Source material: Begin
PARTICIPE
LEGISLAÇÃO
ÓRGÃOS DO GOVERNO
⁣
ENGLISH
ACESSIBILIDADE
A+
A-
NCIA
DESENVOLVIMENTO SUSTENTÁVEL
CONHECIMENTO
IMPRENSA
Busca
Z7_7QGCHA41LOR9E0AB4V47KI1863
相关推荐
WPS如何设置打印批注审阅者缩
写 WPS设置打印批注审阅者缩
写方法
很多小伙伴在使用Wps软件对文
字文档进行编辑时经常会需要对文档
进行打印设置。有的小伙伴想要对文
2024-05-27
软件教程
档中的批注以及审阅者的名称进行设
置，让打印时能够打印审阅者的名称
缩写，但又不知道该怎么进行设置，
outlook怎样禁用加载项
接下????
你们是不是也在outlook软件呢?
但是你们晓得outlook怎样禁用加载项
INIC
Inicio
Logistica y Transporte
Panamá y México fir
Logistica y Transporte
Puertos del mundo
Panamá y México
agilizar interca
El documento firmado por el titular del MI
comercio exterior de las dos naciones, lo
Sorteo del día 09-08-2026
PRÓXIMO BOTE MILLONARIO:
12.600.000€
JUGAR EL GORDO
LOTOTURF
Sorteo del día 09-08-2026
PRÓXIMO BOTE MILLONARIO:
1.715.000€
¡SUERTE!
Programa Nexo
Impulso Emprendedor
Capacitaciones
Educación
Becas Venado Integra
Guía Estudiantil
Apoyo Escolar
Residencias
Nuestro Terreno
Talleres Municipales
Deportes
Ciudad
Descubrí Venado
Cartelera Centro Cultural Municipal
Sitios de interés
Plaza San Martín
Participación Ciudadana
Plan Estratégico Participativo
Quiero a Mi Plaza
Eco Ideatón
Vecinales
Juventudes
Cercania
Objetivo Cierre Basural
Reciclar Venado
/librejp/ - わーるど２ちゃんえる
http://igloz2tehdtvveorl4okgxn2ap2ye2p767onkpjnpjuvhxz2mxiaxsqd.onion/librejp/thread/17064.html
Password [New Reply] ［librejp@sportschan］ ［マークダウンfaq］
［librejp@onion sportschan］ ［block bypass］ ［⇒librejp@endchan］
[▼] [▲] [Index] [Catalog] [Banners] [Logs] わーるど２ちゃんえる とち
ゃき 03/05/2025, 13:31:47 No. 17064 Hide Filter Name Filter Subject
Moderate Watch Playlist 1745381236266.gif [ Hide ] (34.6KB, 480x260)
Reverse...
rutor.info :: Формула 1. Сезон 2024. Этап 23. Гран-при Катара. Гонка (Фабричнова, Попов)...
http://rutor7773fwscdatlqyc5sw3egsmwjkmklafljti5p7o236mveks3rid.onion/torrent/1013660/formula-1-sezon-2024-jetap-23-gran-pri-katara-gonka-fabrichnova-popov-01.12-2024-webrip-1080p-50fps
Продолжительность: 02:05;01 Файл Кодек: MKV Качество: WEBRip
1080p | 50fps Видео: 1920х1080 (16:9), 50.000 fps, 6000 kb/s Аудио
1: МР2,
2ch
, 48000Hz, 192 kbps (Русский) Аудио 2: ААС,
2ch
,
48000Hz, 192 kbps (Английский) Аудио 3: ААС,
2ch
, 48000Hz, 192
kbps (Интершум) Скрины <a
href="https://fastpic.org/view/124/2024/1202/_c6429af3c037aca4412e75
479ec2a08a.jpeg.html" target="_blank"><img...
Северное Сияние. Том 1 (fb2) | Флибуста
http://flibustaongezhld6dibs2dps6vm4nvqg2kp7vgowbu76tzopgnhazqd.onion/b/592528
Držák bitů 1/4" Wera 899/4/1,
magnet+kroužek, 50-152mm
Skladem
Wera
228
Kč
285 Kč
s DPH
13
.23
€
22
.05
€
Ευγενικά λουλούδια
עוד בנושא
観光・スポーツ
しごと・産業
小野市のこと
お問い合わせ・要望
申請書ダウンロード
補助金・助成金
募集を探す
Source material: End
Write out all of the records again with every occurrence of "Logistica y Transporte" switched to "Logística y Transporte", leaving everything else unchanged.

PARTICIPE
LEGISLAÇÃO
ÓRGÃOS DO GOVERNO
⁣
ENGLISH
ACESSIBILIDADE
A+
A-
NCIA
DESENVOLVIMENTO SUSTENTÁVEL
CONHECIMENTO
IMPRENSA
Busca
Z7_7QGCHA41LOR9E0AB4V47KI1863
相关推荐
WPS如何设置打印批注审阅者缩
写 WPS设置打印批注审阅者缩
写方法
很多小伙伴在使用Wps软件对文
字文档进行编辑时经常会需要对文档
进行打印设置。有的小伙伴想要对文
2024-05-27
软件教程
档中的批注以及审阅者的名称进行设
置，让打印时能够打印审阅者的名称
缩写，但又不知道该怎么进行设置，
outlook怎样禁用加载项
接下????
你们是不是也在outlook软件呢?
但是你们晓得outlook怎样禁用加载项
INIC
Inicio
Logística y Transporte
Panamá y México fir
Logística y Transporte
Puertos del mundo
Panamá y México
agilizar interca
El documento firmado por el titular del MI
comercio exterior de las dos naciones, lo
Sorteo del día 09-08-2026
PRÓXIMO BOTE MILLONARIO:
12.600.000€
JUGAR EL GORDO
LOTOTURF
Sorteo del día 09-08-2026
PRÓXIMO BOTE MILLONARIO:
1.715.000€
¡SUERTE!
Programa Nexo
Impulso Emprendedor
Capacitaciones
Educación
Becas Venado Integra
Guía Estudiantil
Apoyo Escolar
Residencias
Nuestro Terreno
Talleres Municipales
Deportes
Ciudad
Descubrí Venado
Cartelera Centro Cultural Municipal
Sitios de interés
Plaza San Martín
Participación Ciudadana
Plan Estratégico Participativo
Quiero a Mi Plaza
Eco Ideatón
Vecinales
Juventudes
Cercania
Objetivo Cierre Basural
Reciclar Venado
/librejp/ - わーるど２ちゃんえる
http://igloz2tehdtvveorl4okgxn2ap2ye2p767onkpjnpjuvhxz2mxiaxsqd.onion/librejp/thread/17064.html
Password [New Reply] ［librejp@sportschan］ ［マークダウンfaq］
［librejp@onion sportschan］ ［block bypass］ ［⇒librejp@endchan］
[▼] [▲] [Index] [Catalog] [Banners] [Logs] わーるど２ちゃんえる とち
ゃき 03/05/2025, 13:31:47 No. 17064 Hide Filter Name Filter Subject
Moderate Watch Playlist 1745381236266.gif [ Hide ] (34.6KB, 480x260)
Reverse...
rutor.info :: Формула 1. Сезон 2024. Этап 23. Гран-при Катара. Гонка (Фабричнова, Попов)...
http://rutor7773fwscdatlqyc5sw3egsmwjkmklafljti5p7o236mveks3rid.onion/torrent/1013660/formula-1-sezon-2024-jetap-23-gran-pri-katara-gonka-fabrichnova-popov-01.12-2024-webrip-1080p-50fps
Продолжительность: 02:05;01 Файл Кодек: MKV Качество: WEBRip
1080p | 50fps Видео: 1920х1080 (16:9), 50.000 fps, 6000 kb/s Аудио
1: МР2,
2ch
, 48000Hz, 192 kbps (Русский) Аудио 2: ААС,
2ch
,
48000Hz, 192 kbps (Английский) Аудио 3: ААС,
2ch
, 48000Hz, 192
kbps (Интершум) Скрины <a
href="https://fastpic.org/view/124/2024/1202/_c6429af3c037aca4412e75
479ec2a08a.jpeg.html" target="_blank"><img...
Северное Сияние. Том 1 (fb2) | Флибуста
http://flibustaongezhld6dibs2dps6vm4nvqg2kp7vgowbu76tzopgnhazqd.onion/b/592528
Držák bitů 1/4" Wera 899/4/1,
magnet+kroužek, 50-152mm
Skladem
Wera
228
Kč
285 Kč
s DPH
13
.23
€
22
.05
€
Ευγενικά λουλούδια
עוד בנושא
観光・スポーツ
しごと・産業
小野市のこと
お問い合わせ・要望
申請書ダウンロード
補助金・助成金
募集を探す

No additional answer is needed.